A witty, touching account of life at the edge of Brazilian society, dressed up as a murder mystery.

My Take

Published in 1999 and set in a boarding house/hotel in Rio de Janeiro, this paints a similar picture of life in urban Brazil (see my most recent review of HAPPINESS IS EASY set in Sao Paolo): residents frightened of being mugged or worse, richer residents who travel in bullet proof cars, everyone keeping off the streets at night, but we see things from the seamier side.

The first victim is a travelling salesman who deals mainly in gemstones. He was stabbed through the heart first, then beheaded, and at some stage his eyeballs were removed. We see the crime through the eyes of Professor Candido, one of the other hotel residents, who does casual editorial work and works with street children. The other residents are regarded by the police as sexual deviants: among them a journalist, a wanna-be actress, a procurer of young girls, a transvestite, and a government political aide who returned to Brazil from Paris during the political amnesty. Each of them is interviewed by the police. Delegado Del Bosco is convinced the murder was an outside job with the assistance of one of the residents.

At first the structure of the novel is almost pure Agatha Christie. There is a body, perhaps more gruesomely murdered than in a Christie.

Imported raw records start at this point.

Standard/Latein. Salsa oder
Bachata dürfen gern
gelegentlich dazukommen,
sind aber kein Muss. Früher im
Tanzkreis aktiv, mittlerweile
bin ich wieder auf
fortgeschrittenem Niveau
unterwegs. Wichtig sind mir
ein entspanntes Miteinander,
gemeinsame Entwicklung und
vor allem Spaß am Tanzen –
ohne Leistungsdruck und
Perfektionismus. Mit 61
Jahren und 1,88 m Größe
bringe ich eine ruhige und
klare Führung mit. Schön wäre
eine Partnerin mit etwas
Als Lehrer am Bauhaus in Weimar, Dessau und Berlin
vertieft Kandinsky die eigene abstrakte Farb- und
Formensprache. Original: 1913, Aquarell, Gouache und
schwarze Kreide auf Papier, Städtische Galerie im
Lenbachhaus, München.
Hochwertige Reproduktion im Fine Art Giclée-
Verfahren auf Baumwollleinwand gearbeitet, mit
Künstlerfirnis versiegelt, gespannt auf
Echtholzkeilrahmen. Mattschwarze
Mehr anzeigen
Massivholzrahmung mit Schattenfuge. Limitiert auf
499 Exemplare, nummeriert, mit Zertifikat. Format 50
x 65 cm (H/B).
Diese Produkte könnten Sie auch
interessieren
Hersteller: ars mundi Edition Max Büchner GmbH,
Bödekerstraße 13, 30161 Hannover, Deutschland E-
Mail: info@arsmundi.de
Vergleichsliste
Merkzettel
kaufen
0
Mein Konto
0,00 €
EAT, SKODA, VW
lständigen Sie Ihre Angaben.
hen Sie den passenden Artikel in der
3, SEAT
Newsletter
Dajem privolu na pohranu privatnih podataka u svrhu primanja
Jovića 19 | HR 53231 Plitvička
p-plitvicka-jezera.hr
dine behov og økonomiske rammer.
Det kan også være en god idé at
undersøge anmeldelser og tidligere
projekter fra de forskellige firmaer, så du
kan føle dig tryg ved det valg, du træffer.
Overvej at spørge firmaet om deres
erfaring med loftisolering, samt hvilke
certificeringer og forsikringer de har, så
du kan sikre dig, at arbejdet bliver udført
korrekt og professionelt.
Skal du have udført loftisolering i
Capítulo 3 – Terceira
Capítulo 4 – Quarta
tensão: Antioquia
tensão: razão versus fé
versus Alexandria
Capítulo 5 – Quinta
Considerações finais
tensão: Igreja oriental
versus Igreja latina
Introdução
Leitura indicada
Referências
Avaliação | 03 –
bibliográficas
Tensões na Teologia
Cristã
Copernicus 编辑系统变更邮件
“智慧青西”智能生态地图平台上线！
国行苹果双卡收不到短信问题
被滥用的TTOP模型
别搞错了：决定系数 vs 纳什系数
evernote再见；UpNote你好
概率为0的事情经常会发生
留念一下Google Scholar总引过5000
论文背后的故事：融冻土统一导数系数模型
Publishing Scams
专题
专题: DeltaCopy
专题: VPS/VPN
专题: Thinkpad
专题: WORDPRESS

Initially the suspects are all the residents of the hotel including the caretaker and the owner. They are questioned in turn by the police, attempting to determine where they were when the crime was committed. Each is asked whom they suspect, the police officer hoping for a confession from someone. In the style of AND THEN THERE WERE NONE the residents begin to die, their deaths also featuring decapitation.

However the crimes at Hotel Brasil soon take second place to the activities of the delinquents that Candido is attempting save. Although there are further murders in the hotel and other deaths, in the long run I have to agree with the final line of the synopsis an "account of life at the edge of Brazilian society, dressed up as a murder mystery." To be honest I was disappointed.

My rating: 3.7

About the Author

Frei Betto: Frei Betto, born 1944, is a Brazilian writer, political activist, liberation theologian and Dominican friar. He was imprisoned for four years in the 1970s by the military dictatorship for smuggling people out of Brazil. In addition to work on eliminating hunger in Brazil, Frei Betto is involved in Brazilian politics. He worked for the government of President Lula da Silva as an advisor on prison policy and child hunger. This is his first novel.

Jethro Soutar: Jethro Soutar, born in Sheffield, lives in London and has recently published two works of non-fiction, 'Ronaldinho: Football's Flamboyant Maestro' and a part biography, part chronicle of a film movement, entitled 'Gael GarcĂ­a Bernal and the Latin American New Wave', published in July 2008. Soutar translated Needle in a Haystack by Ernesto Mallo for Bitter Lemon Press.

1 comment:

Anonymous said...

Looks like Blogger ate my comment! Sorry, Kerrie. This does sound like an interesting novel, and certainly one that shows some of the complexity of modern Brazil. Still, shame it didn't work for you.